Review every-ai dependency
tomusher opened this issue · 6 comments
We're currently relying on https://github.com/tomusher/every-ai/ as a unified interface between the two AI package (wagtail-ai and wagtail-vector-index) and LLM providers.
This ensures we can use the same approach to configuring/using LLM APIs everywhere.
We should review whether it is worth continuing to develop/use every-ai or whether another library exists that would suit that same purpose (https://github.com/simonw/llm may be a good option)
Does every-ai
support streaming responses? e.g. https://llm.datasette.io/en/stable/python-api.html#streaming-responses
No, I think adding that is one of the reasons why it's not worth reinventing the wheel here - if llm
is fit for purpose I see no reason why we shouldn't just switch to it.
Having had a quick look, it seems the API surface is very similar and suitable for what we need right now.

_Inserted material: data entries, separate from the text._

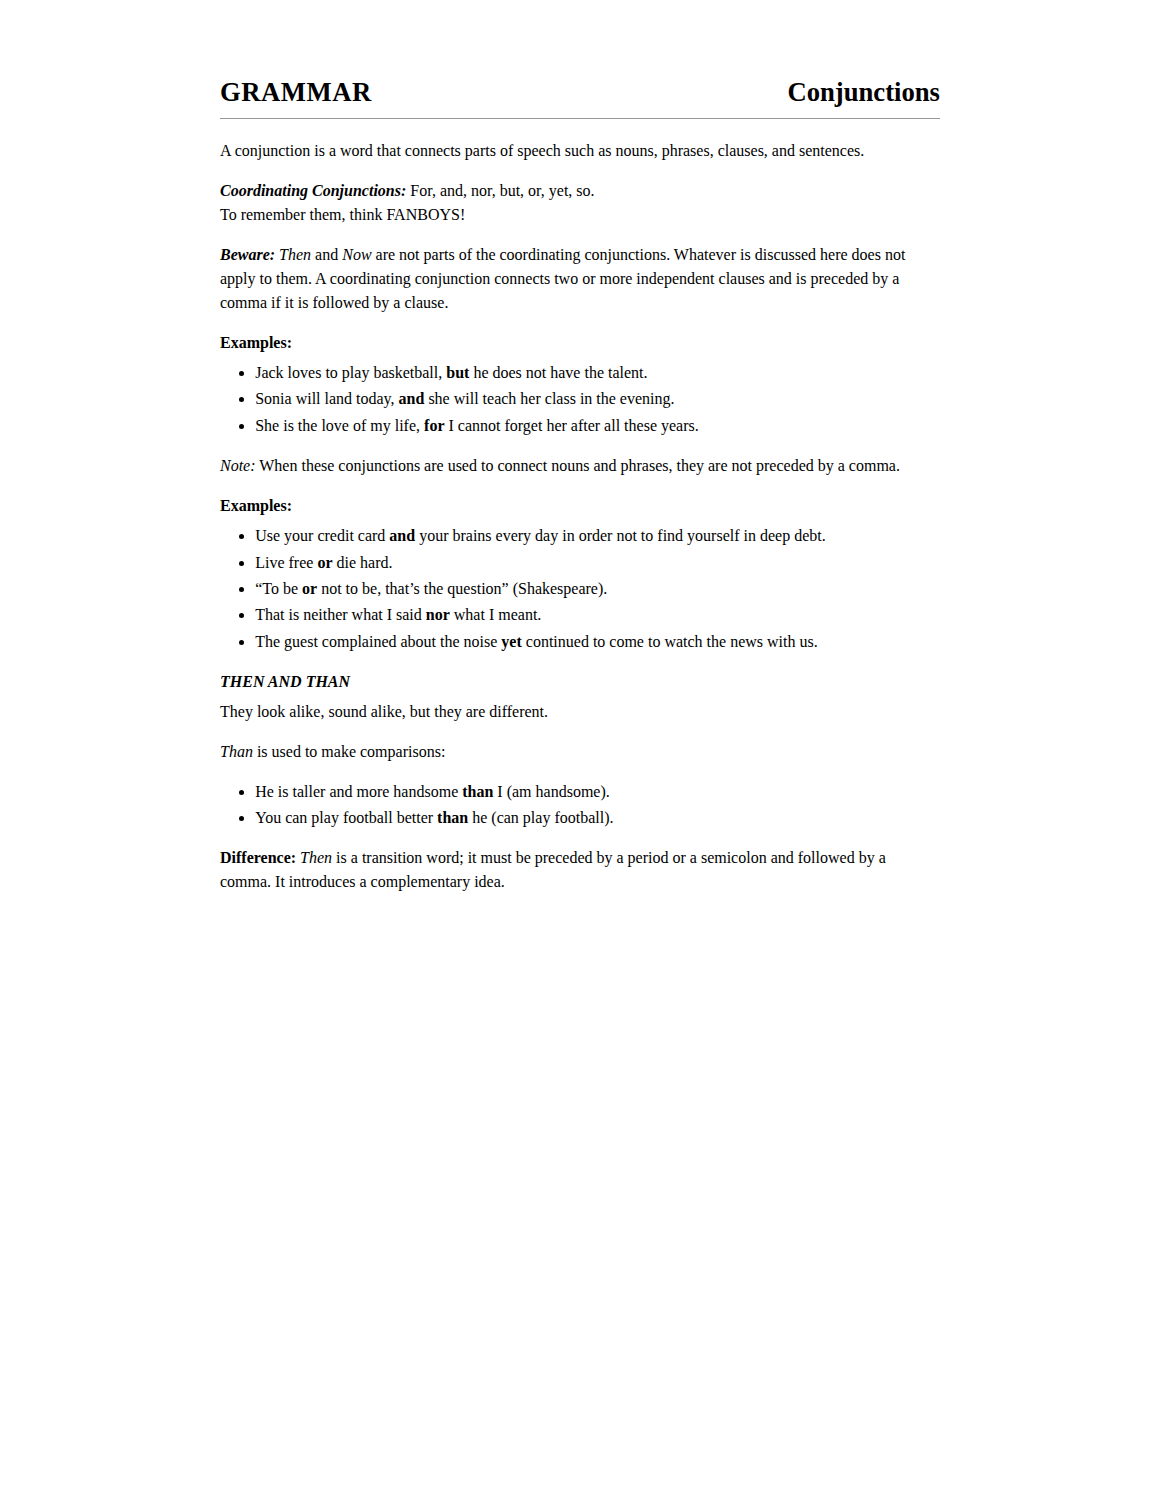GRAMMAR Conjunctions
A conjunction is a word that connects parts of speech such as nouns, phrases, clauses, and sentences.
Coordinating Conjunctions: For, and, nor, but, or, yet, so.
To remember them, think FANBOYS!
Beware: Then and Now are not parts of the coordinating conjunctions. Whatever is discussed here does not apply to them. A coordinating conjunction connects two or more independent clauses and is preceded by a comma if it is followed by a clause.
Examples:
Jack loves to play basketball, but he does not have the talent.
Sonia will land today, and she will teach her class in the evening.
She is the love of my life, for I cannot forget her after all these years.
Note: When these conjunctions are used to connect nouns and phrases, they are not preceded by a comma.
Examples:
Use your credit card and your brains every day in order not to find yourself in deep debt.
Live free or die hard.
“To be or not to be, that’s the question” (Shakespeare).
That is neither what I said nor what I meant.
The guest complained about the noise yet continued to come to watch the news with us.
THEN AND THAN
They look alike, sound alike, but they are different.
Than is used to make comparisons:
He is taller and more handsome than I (am handsome).
You can play football better than he (can play football).
Difference: Then is a transition word; it must be preceded by a period or a semicolon and followed by a comma. It introduces a complementary idea.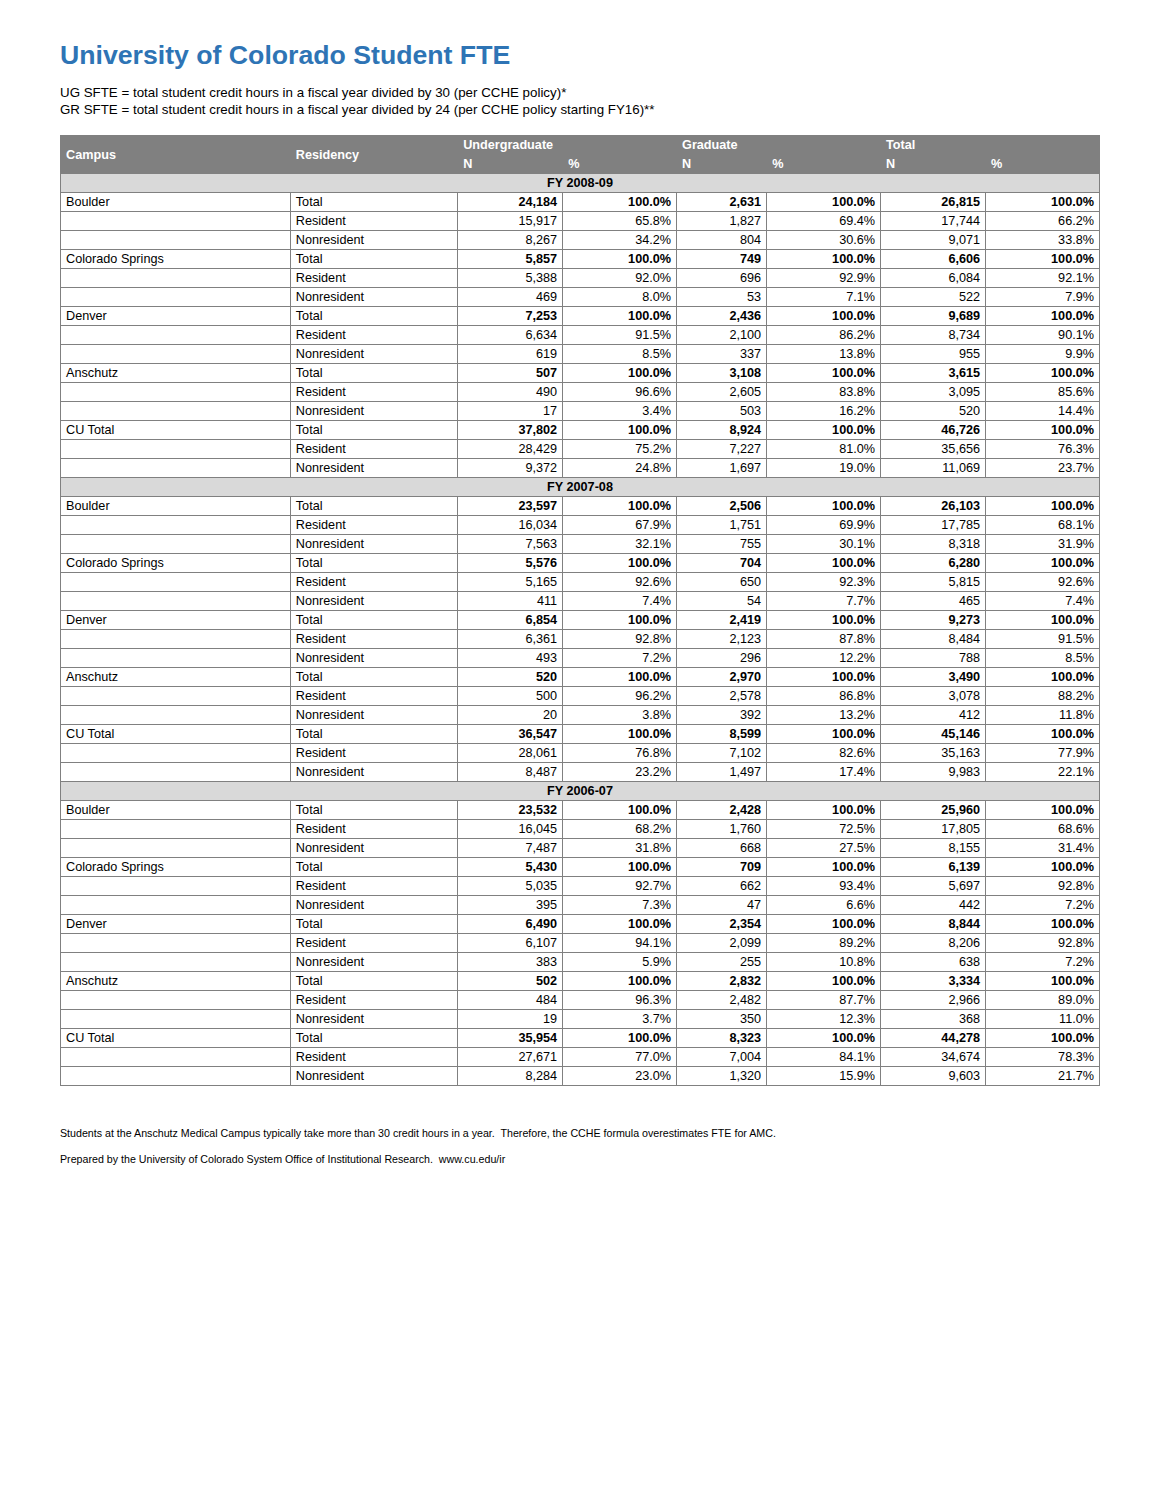University of Colorado Student FTE
UG SFTE = total student credit hours in a fiscal year divided by 30 (per CCHE policy)*
GR SFTE = total student credit hours in a fiscal year divided by 24 (per CCHE policy starting FY16)**
| Campus | Residency | Undergraduate | Graduate | Total |
| --- | --- | --- | --- | --- |
| N | % | N | % | N | % |
| FY 2008-09 |
| Boulder | Total | 24,184 | 100.0% | 2,631 | 100.0% | 26,815 | 100.0% |
| | Resident | 15,917 | 65.8% | 1,827 | 69.4% | 17,744 | 66.2% |
| | Nonresident | 8,267 | 34.2% | 804 | 30.6% | 9,071 | 33.8% |
| Colorado Springs | Total | 5,857 | 100.0% | 749 | 100.0% | 6,606 | 100.0% |
| | Resident | 5,388 | 92.0% | 696 | 92.9% | 6,084 | 92.1% |
| | Nonresident | 469 | 8.0% | 53 | 7.1% | 522 | 7.9% |
| Denver | Total | 7,253 | 100.0% | 2,436 | 100.0% | 9,689 | 100.0% |
| | Resident | 6,634 | 91.5% | 2,100 | 86.2% | 8,734 | 90.1% |
| | Nonresident | 619 | 8.5% | 337 | 13.8% | 955 | 9.9% |
| Anschutz | Total | 507 | 100.0% | 3,108 | 100.0% | 3,615 | 100.0% |
| | Resident | 490 | 96.6% | 2,605 | 83.8% | 3,095 | 85.6% |
| | Nonresident | 17 | 3.4% | 503 | 16.2% | 520 | 14.4% |
| CU Total | Total | 37,802 | 100.0% | 8,924 | 100.0% | 46,726 | 100.0% |
| | Resident | 28,429 | 75.2% | 7,227 | 81.0% | 35,656 | 76.3% |
| | Nonresident | 9,372 | 24.8% | 1,697 | 19.0% | 11,069 | 23.7% |
| FY 2007-08 |
| Boulder | Total | 23,597 | 100.0% | 2,506 | 100.0% | 26,103 | 100.0% |
| | Resident | 16,034 | 67.9% | 1,751 | 69.9% | 17,785 | 68.1% |
| | Nonresident | 7,563 | 32.1% | 755 | 30.1% | 8,318 | 31.9% |
| Colorado Springs | Total | 5,576 | 100.0% | 704 | 100.0% | 6,280 | 100.0% |
| | Resident | 5,165 | 92.6% | 650 | 92.3% | 5,815 | 92.6% |
| | Nonresident | 411 | 7.4% | 54 | 7.7% | 465 | 7.4% |
| Denver | Total | 6,854 | 100.0% | 2,419 | 100.0% | 9,273 | 100.0% |
| | Resident | 6,361 | 92.8% | 2,123 | 87.8% | 8,484 | 91.5% |
| | Nonresident | 493 | 7.2% | 296 | 12.2% | 788 | 8.5% |
| Anschutz | Total | 520 | 100.0% | 2,970 | 100.0% | 3,490 | 100.0% |
| | Resident | 500 | 96.2% | 2,578 | 86.8% | 3,078 | 88.2% |
| | Nonresident | 20 | 3.8% | 392 | 13.2% | 412 | 11.8% |
| CU Total | Total | 36,547 | 100.0% | 8,599 | 100.0% | 45,146 | 100.0% |
| | Resident | 28,061 | 76.8% | 7,102 | 82.6% | 35,163 | 77.9% |
| | Nonresident | 8,487 | 23.2% | 1,497 | 17.4% | 9,983 | 22.1% |
| FY 2006-07 |
| Boulder | Total | 23,532 | 100.0% | 2,428 | 100.0% | 25,960 | 100.0% |
| | Resident | 16,045 | 68.2% | 1,760 | 72.5% | 17,805 | 68.6% |
| | Nonresident | 7,487 | 31.8% | 668 | 27.5% | 8,155 | 31.4% |
| Colorado Springs | Total | 5,430 | 100.0% | 709 | 100.0% | 6,139 | 100.0% |
| | Resident | 5,035 | 92.7% | 662 | 93.4% | 5,697 | 92.8% |
| | Nonresident | 395 | 7.3% | 47 | 6.6% | 442 | 7.2% |
| Denver | Total | 6,490 | 100.0% | 2,354 | 100.0% | 8,844 | 100.0% |
| | Resident | 6,107 | 94.1% | 2,099 | 89.2% | 8,206 | 92.8% |
| | Nonresident | 383 | 5.9% | 255 | 10.8% | 638 | 7.2% |
| Anschutz | Total | 502 | 100.0% | 2,832 | 100.0% | 3,334 | 100.0% |
| | Resident | 484 | 96.3% | 2,482 | 87.7% | 2,966 | 89.0% |
| | Nonresident | 19 | 3.7% | 350 | 12.3% | 368 | 11.0% |
| CU Total | Total | 35,954 | 100.0% | 8,323 | 100.0% | 44,278 | 100.0% |
| | Resident | 27,671 | 77.0% | 7,004 | 84.1% | 34,674 | 78.3% |
| | Nonresident | 8,284 | 23.0% | 1,320 | 15.9% | 9,603 | 21.7% |
Students at the Anschutz Medical Campus typically take more than 30 credit hours in a year. Therefore, the CCHE formula overestimates FTE for AMC.
Prepared by the University of Colorado System Office of Institutional Research. www.cu.edu/ir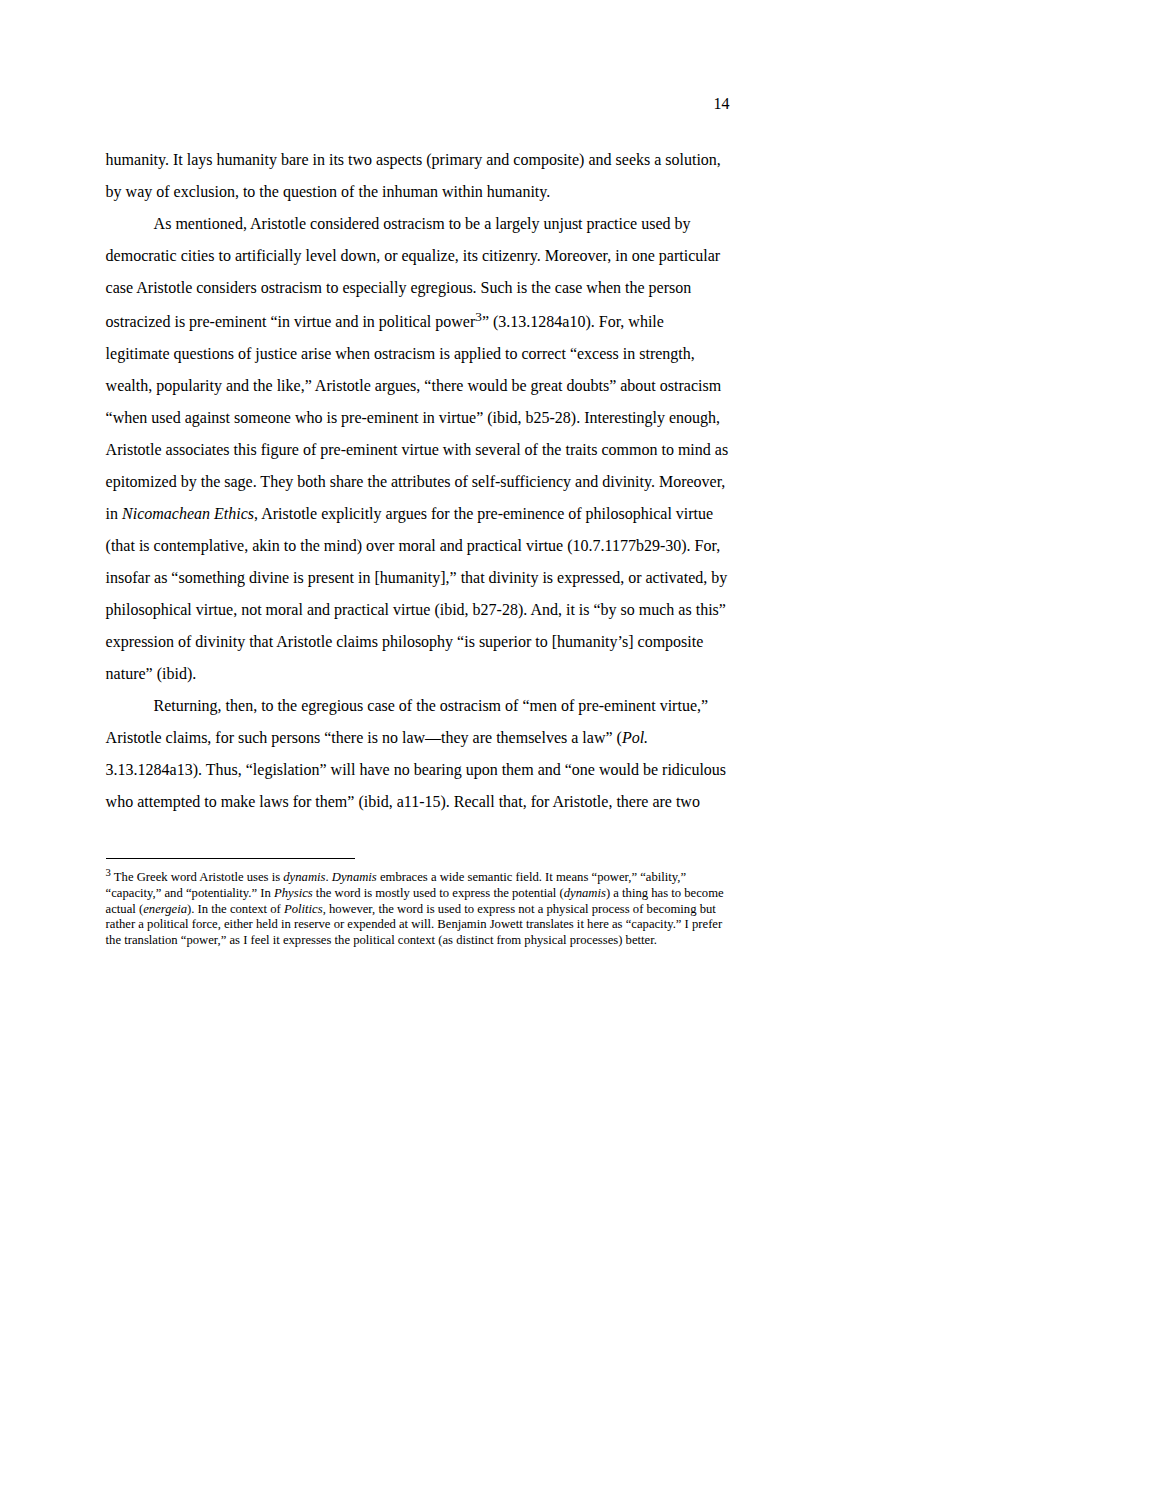14
humanity. It lays humanity bare in its two aspects (primary and composite) and seeks a solution, by way of exclusion, to the question of the inhuman within humanity.
As mentioned, Aristotle considered ostracism to be a largely unjust practice used by democratic cities to artificially level down, or equalize, its citizenry. Moreover, in one particular case Aristotle considers ostracism to especially egregious. Such is the case when the person ostracized is pre-eminent “in virtue and in political power3” (3.13.1284a10). For, while legitimate questions of justice arise when ostracism is applied to correct “excess in strength, wealth, popularity and the like,” Aristotle argues, “there would be great doubts” about ostracism “when used against someone who is pre-eminent in virtue” (ibid, b25-28). Interestingly enough, Aristotle associates this figure of pre-eminent virtue with several of the traits common to mind as epitomized by the sage. They both share the attributes of self-sufficiency and divinity. Moreover, in Nicomachean Ethics, Aristotle explicitly argues for the pre-eminence of philosophical virtue (that is contemplative, akin to the mind) over moral and practical virtue (10.7.1177b29-30). For, insofar as “something divine is present in [humanity],” that divinity is expressed, or activated, by philosophical virtue, not moral and practical virtue (ibid, b27-28). And, it is “by so much as this” expression of divinity that Aristotle claims philosophy “is superior to [humanity’s] composite nature” (ibid).
Returning, then, to the egregious case of the ostracism of “men of pre-eminent virtue,” Aristotle claims, for such persons “there is no law—they are themselves a law” (Pol. 3.13.1284a13). Thus, “legislation” will have no bearing upon them and “one would be ridiculous who attempted to make laws for them” (ibid, a11-15). Recall that, for Aristotle, there are two
3 The Greek word Aristotle uses is dynamis. Dynamis embraces a wide semantic field. It means “power,” “ability,” “capacity,” and “potentiality.” In Physics the word is mostly used to express the potential (dynamis) a thing has to become actual (energeia). In the context of Politics, however, the word is used to express not a physical process of becoming but rather a political force, either held in reserve or expended at will. Benjamin Jowett translates it here as “capacity.” I prefer the translation “power,” as I feel it expresses the political context (as distinct from physical processes) better.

What's missing at the moment is a way to get the token length for the selected 'chat' model (useful so we know where to split), and the size of the output vector for embedding models (something we need to know when creating indexes in some vector databases). This may be something that would be accepted in to the upstream library, or we can maintain our own mapping if not.
What's missing at the moment is a way to get the token length for the selected 'chat' model (useful so we know where to split), and the size of the output vector for embedding models (something we need to know when creating indexes in some vector databases). This may be something that would be accepted in to the upstream library, or we can maintain our own mapping if not.
@tomusher Is it the tiktoken dependency that provides us with this ability?
As mentioned in #25, we're currently hardcoding the token length because gpt-3.5-turbo
is (for the most part) the lowest common denominator for accepted token lengths.
tiktoken
tokenises a string in the same/similar way that the OpenAI APIs do. This way we can check if our string is over the model limit and then decide to split as appropriate. However, tiktoken
only works for OpenAI models.
A full resolution to this problem would be a library that:
- Gives us the token length for the configured model
- Given a string, let us know the estimated number of tokens in that string (for the configured model)
That way we can always be sure we're splitting/erroring on the appropriate token boundaries.
However, this is likely complicated - whatever library we rely on here would need to source tokenisers for every model it supports.
A simpler solution for now might to make this configurable in Wagtail AI using a WAGTAIL_AI_SPLIT_LENGTH
setting (or something...), and allow developers to set a split length that is suitable for the model they've chosen.
If we took this approach, we wouldn't need to know the token length at all (for what we're doing at the moment), so the only missing part in llm
would be the output vector size for embeddings for use in wagtail-vector-index
.
#26 now contains an idea of what it could look like.
I think we do need a wagtail-ai
specific interface given that different models want different parameters anyway and each of them has a different splitting text and max token length requirements too, and may want to use different parameters for different models and maybe even for different prompts...
It very much feels like we need a wagtail-ai specific interface for this and it would be impossible to device a common interface for both wagtail-ai and wagtail-vector-index given specific use cases. It just wouldn't feel right.